METHOD IS ALTERNATIVE TO DIGGING IN STREETS

IN THE DECADES FOLLOWING INSTALLATION, the pipes and manholes that make up Nashville’s system deteriorate, resulting in cracks and other defects along the pipe and at pipe joints. These defects allow excess rain or groundwater, known as infiltration and inflow, to enter the sewer system and can lead to sanitary sewer overflows. To combat this problem, the defective pipes can be unearthed and replaced, which can be quite disruptive, or they can be repaired in place through sewer system rehabilitation.

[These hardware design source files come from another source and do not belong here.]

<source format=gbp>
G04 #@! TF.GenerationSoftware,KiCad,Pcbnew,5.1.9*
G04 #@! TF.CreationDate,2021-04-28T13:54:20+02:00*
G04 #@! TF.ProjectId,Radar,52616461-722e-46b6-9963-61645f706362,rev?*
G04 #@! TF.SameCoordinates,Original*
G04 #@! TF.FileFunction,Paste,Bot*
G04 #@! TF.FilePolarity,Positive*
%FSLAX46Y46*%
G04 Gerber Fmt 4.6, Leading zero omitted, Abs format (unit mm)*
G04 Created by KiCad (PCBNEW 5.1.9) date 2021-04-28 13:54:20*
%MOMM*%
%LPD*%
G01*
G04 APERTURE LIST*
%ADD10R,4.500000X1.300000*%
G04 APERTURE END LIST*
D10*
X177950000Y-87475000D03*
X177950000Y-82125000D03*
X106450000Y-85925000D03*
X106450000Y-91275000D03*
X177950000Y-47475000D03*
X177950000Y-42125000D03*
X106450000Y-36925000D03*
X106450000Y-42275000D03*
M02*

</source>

Cured-in-place pipe (CIPP) lining is one of several sewer rehabilitation methods used to repair leaking or structurally unsound existing pipelines. Little to no digging is involved in this trenchless process, making for a more cost-effective, environmentally friendly process that is completed more quickly and with fewer impacts and disruptions than pipe replacement. CIPP is the primary sewer pipe rehabilitation method used by Metro Water Services (MWS) since the early 1990s. CIPP results in a seamless, tight-fitting, corrosion-resistant liner within the original host pipe that improves pipe hydraulics and restores the pipe to a structurally sound condition.

CIPP consists of a flexible felt tube which is saturated with gel resins. The cured-in-place pipe liner is stretched inside the defective pipe between two manholes. After the liner is placed inside the pipe, the resins within the liner are activated, typically using recirculated hot water or steam from a boiler truck. This creates a chemical reaction that converts the flexible felt liner into a rigid, solid pipe that adheres to the interior of the defective host pipe, resulting in a new pipe within the old pipe.

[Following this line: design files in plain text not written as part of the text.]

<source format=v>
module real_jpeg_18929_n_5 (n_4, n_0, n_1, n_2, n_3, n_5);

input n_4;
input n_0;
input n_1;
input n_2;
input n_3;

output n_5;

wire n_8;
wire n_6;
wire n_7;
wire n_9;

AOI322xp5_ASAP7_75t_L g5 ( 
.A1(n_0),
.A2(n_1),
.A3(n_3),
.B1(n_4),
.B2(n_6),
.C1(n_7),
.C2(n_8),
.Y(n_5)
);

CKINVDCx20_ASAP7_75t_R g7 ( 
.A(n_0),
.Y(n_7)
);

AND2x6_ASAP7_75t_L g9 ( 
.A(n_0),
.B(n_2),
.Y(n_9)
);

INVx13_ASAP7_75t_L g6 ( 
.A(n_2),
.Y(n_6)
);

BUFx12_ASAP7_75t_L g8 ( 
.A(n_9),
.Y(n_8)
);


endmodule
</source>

After the CIPP curing process is complete, which may take from a few hours for small diameter pipes to 24 hours or more for large interceptors, the connections for service laterals to homes or businesses are restored internally using a robotically controlled cutting device. Typically a new access location (cleanout) is installed at the property line unless surface features make excavation difficult. Depending on the location of the service lateral, the portion of the service line between the property line and the main sewer line may be rehabilitated through CIPP or replaced through excavation.

CIPP requires diversion pumping of the sewer flow in the existing pipeline while the liner is being installed. This may involve temporary pumps and pipes on the top of the ground from the upstream to the downstream manholes. For larger diameter pipes, preparing the pipe for lining may take longer than the actual lining process. A number of trucks and some large equipment are required to perform the work, and temporary access roads in easements may be necessary.